**SUPPLIED MATERIAL**:
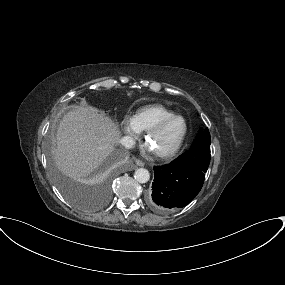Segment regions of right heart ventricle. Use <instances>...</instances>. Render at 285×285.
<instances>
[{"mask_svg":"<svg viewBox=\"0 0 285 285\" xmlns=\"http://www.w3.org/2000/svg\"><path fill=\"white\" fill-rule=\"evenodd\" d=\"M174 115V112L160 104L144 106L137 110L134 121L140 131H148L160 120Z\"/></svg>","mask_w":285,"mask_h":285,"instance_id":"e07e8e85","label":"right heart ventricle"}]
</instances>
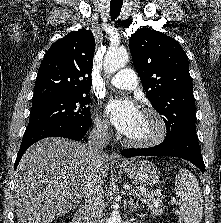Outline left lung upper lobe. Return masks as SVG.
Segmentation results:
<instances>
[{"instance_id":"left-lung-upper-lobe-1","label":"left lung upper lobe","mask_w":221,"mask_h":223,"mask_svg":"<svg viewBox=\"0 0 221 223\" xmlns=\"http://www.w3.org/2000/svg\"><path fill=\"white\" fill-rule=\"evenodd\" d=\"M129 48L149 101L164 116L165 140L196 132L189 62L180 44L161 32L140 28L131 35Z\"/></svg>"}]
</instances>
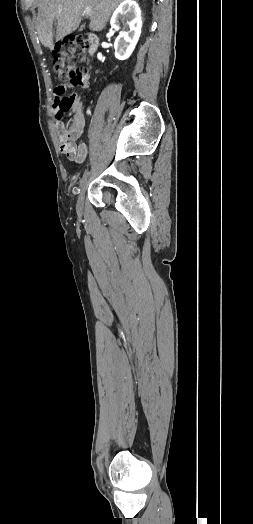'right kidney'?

...

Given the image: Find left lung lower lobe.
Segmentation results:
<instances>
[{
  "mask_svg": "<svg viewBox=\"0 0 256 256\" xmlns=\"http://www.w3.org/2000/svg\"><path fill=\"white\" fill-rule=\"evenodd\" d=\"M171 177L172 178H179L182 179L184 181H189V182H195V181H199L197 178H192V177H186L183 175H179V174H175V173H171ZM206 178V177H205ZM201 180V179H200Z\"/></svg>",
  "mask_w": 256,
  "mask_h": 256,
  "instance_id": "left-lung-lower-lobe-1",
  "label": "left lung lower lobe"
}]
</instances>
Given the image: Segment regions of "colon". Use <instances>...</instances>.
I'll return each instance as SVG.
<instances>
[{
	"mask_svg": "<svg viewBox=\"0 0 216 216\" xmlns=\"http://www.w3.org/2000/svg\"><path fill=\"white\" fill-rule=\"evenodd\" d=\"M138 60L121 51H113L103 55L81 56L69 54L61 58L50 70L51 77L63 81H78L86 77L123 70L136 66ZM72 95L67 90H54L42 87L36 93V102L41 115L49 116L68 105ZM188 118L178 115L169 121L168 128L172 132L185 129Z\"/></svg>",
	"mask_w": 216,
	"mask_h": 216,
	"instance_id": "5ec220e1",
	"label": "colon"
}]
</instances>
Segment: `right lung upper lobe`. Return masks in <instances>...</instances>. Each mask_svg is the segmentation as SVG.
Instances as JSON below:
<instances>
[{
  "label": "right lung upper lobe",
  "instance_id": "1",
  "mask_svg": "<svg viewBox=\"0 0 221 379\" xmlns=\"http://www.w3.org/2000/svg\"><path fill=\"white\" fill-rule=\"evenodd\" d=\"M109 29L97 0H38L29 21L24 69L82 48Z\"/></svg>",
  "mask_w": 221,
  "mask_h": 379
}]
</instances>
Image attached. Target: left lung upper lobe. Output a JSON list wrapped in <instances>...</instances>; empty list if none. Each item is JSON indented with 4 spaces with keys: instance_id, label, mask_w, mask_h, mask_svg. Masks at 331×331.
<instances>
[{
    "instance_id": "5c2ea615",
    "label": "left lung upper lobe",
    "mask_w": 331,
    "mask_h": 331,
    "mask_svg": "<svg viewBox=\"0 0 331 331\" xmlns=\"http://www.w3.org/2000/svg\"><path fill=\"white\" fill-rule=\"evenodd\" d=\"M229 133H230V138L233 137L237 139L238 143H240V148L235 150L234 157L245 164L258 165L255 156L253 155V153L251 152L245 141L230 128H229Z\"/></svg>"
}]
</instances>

...

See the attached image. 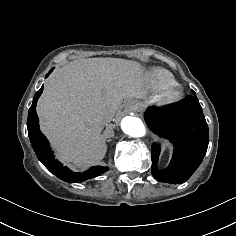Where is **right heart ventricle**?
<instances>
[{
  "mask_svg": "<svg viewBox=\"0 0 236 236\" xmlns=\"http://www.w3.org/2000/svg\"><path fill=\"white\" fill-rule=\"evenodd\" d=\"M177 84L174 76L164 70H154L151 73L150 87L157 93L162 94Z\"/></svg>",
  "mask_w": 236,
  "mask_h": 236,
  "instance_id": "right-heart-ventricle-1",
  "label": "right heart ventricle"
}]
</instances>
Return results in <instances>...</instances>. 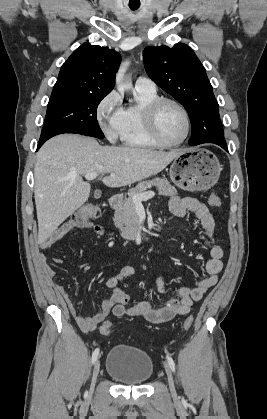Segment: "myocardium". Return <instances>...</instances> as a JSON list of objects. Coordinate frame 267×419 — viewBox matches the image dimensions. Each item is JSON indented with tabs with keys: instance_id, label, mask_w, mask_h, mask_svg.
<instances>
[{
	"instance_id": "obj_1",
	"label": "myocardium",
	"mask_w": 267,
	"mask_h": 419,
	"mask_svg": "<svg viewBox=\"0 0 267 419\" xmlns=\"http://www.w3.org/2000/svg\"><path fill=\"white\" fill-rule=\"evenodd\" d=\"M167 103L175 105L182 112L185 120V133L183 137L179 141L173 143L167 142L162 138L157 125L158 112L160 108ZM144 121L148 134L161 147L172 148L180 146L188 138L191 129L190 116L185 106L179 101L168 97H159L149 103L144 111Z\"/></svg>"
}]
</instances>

**WORK TO DO**:
Count the lines in the entries above that contain the string "colon", treating uppercase and lowercase as different. Reply with the number alone.

**SOLVED EXERCISE**:
2